Maggie Townsend and Allison Radermacher have met only once in person, but they consider themselves "library besties."
The two library media specialists talk to each other frequently online, whether it's at a Google Hangout video meetup or via Twitter, where they act as moderators of a biweekly chat known as "#NDlibchat."
Throughout the country and in North Dakota, educators are flocking to Twitter to share ideas.
"It's kind of like throwing a party," said Townsend, who works at Legacy High School in Bismarck.
Here's how it works: Twice a month on Sunday nights, librarians throughout the state sit in front of their computers. When 9 p.m. rolls around, either Townsend or Radermacher, who works at Ellendale Public School, starts the chat with a tweet like this:
Each chat hits on a different topic. One recent session focused on the new Common Core standards used in math and English classrooms.
Once participants introduce themselves, the moderator poses a question:
Participants then sound off, each sending out tweets using the appropriate hashtag.
Typing #NDlibchat at the end of a tweet flags that post so everyone following the chat sees it.
Other education chats follow a similar style. There's a statewide #NDedchat once a week that attracts teachers and administrators throughout North Dakota. And within Bismarck Public Schools, educators recently began using the #learnBPS hashtag.
Bismarck educators began using that hashtag last spring as a way to promote what is happening within the district.
While teachers still include it in tweets about their work, it's used every other Tuesday night for a districtwide Twitter chat. Technology and curriculum development staff get together beforehand to decide on a topic and questions, said Rebecca Savelkoul, a technology project lead who serves as moderator.
Anywhere from seven to 16 participants chime in during a given chat.
"Lately, we have had teachers and administrators outside of Bismarck join us, which brings a different perspective," Savelkoul said.
Though the chats started as a way for teachers within the district to communicate, anyone with a Twitter account can take part.
"It's allowed them to connect with so many different people," Savelkoul said. "It's opened up our professional network so much."
The #NDlibchat is what prompted Townsend and Radermacher to become such good friends.
Radermacher said other library media specialists have tweeted links to blogs, which have turned into handy resources for sparking new ideas she can implement in Ellendale.
"I don't like to use the same lesson plans from year to year," she said. "I like to recreate them however I can or add something new."

- [Supplied information]
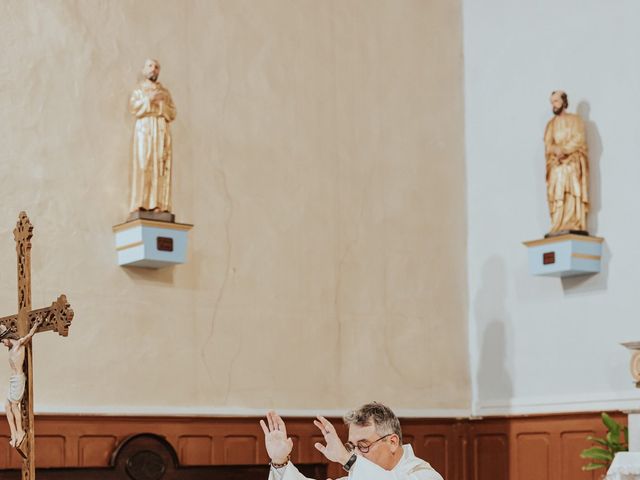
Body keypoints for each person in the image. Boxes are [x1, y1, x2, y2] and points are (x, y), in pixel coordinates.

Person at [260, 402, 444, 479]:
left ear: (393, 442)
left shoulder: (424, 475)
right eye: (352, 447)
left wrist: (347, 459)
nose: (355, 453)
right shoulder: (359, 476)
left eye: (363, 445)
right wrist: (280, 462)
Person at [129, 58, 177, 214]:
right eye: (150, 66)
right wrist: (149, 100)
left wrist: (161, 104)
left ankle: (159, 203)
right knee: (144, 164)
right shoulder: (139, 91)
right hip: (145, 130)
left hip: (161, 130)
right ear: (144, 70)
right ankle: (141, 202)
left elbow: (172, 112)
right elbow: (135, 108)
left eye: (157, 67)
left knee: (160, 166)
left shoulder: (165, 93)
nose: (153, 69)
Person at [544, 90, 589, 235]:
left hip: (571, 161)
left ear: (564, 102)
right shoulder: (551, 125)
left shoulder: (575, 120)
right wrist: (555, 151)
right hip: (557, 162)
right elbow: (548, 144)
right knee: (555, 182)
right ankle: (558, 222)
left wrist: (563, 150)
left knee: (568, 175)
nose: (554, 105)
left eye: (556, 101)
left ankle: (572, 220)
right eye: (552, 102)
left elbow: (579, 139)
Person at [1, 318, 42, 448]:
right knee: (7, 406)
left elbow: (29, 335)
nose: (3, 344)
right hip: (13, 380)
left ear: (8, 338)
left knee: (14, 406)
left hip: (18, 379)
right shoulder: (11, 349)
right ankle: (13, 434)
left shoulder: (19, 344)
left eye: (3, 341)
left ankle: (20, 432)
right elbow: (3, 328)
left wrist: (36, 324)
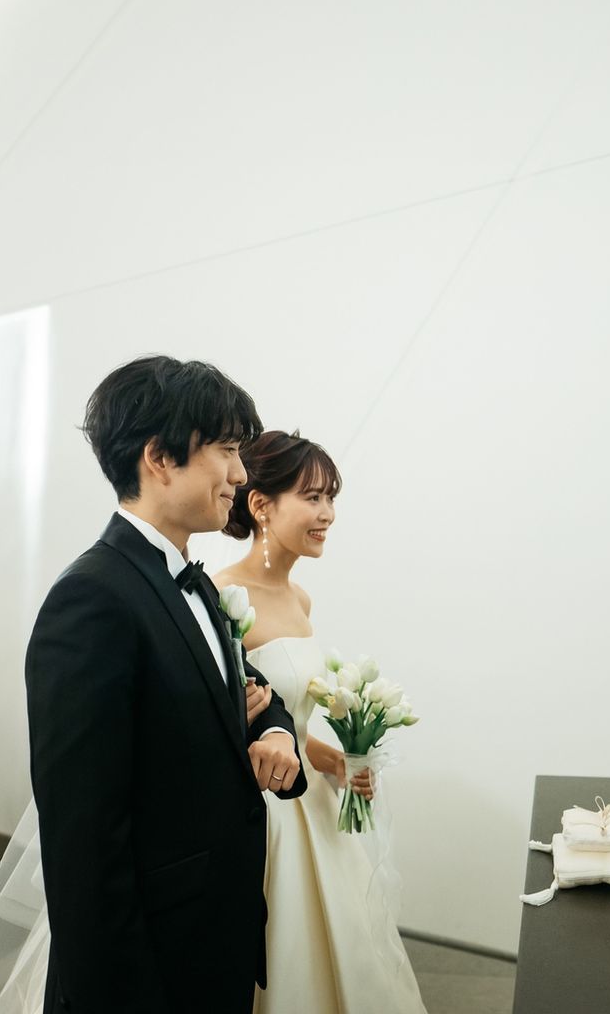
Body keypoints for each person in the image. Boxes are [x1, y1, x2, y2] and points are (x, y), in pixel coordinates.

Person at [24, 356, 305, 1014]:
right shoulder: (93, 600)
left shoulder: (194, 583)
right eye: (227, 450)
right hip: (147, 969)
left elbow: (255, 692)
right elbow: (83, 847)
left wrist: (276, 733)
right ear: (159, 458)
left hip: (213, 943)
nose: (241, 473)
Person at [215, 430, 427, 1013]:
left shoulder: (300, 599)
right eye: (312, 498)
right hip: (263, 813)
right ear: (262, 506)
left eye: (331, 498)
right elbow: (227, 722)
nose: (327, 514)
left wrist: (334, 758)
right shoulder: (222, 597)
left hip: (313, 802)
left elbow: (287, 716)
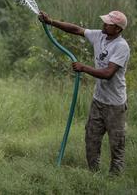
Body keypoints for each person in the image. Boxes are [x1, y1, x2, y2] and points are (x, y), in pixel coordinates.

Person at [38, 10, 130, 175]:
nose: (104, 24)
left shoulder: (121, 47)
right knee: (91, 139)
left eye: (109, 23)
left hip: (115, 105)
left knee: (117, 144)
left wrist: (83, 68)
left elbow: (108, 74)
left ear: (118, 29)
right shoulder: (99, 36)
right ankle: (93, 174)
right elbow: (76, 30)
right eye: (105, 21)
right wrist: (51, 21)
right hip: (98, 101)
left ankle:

- [Questions on the material]
**1)** Using the article on North Dakota educators' Twitter chats, mark each statement yes or no and quote the deciding words of the article.
(a) Townsend and Radermacher have met in person only once.
(b) The statewide #NDedchat is held twice a month.
(c) Bismarck educators started using the #learnBPS hashtag last spring.
**2)** According to the article on North Dakota educators' Twitter chats, how many participants take part in a given districtwide #learnBPS chat?
**3)** Extend the article on North Dakota educators' Twitter chats past its final quotation.

- [Results for the exercise]
**1)**
(a) Yes: "have met only once in person"
(b) No: "There's a statewide #NDedchat once a week"
(c) Yes: "Bismarck educators began using that hashtag last spring"

**2)** Anywhere from seven to 16 participants.

**3)**
Townsend points to the latest concepts creating buzz among educators, such as "genius hour" and "makerspaces," which she has learned more about from her Twitter network.
During genius hour, students spend time researching and sharing information about a subject they are passionate about. Makerspaces are a designated area — often in a library — where students can go to build creative projects.
"You read about them, but it's nice to know somebody who's doing them," Townsend said of #NDlibchat participants who have implemented these concepts at their schools. "You can pick their brain with questions, and everyone is so willing to share."
Though the Bismarck and statewide librarian chats are new to the Twitter scene, educators in North Dakota have been communicating in weekly Twitter chats since 2013. Larger national chats have gone on for even longer.
Few people joined the first statewide education chats, but that has changed. Now, 20 to 30 people participate in a given week, though sometimes the number is as high as 60.
"More and more people are joining because they see the value of this," said Kelly Rexine, an IT specialist with EduTech, which provides tech services to the state's schools.
Rexine is one of the founders of the #NDedchat.
In addition to the weekly participants, he said he knows there are many "lurkers" who follow the chats as they happen but opt not to weigh in themselves.
He and other moderators use a service called Storify to archive the chats. That way people who miss the live event can view the questions and responses after the fact.
"I think educators are doing great things in classrooms and schools, and I think the #NDedchat is giving them a voice to share that," he said.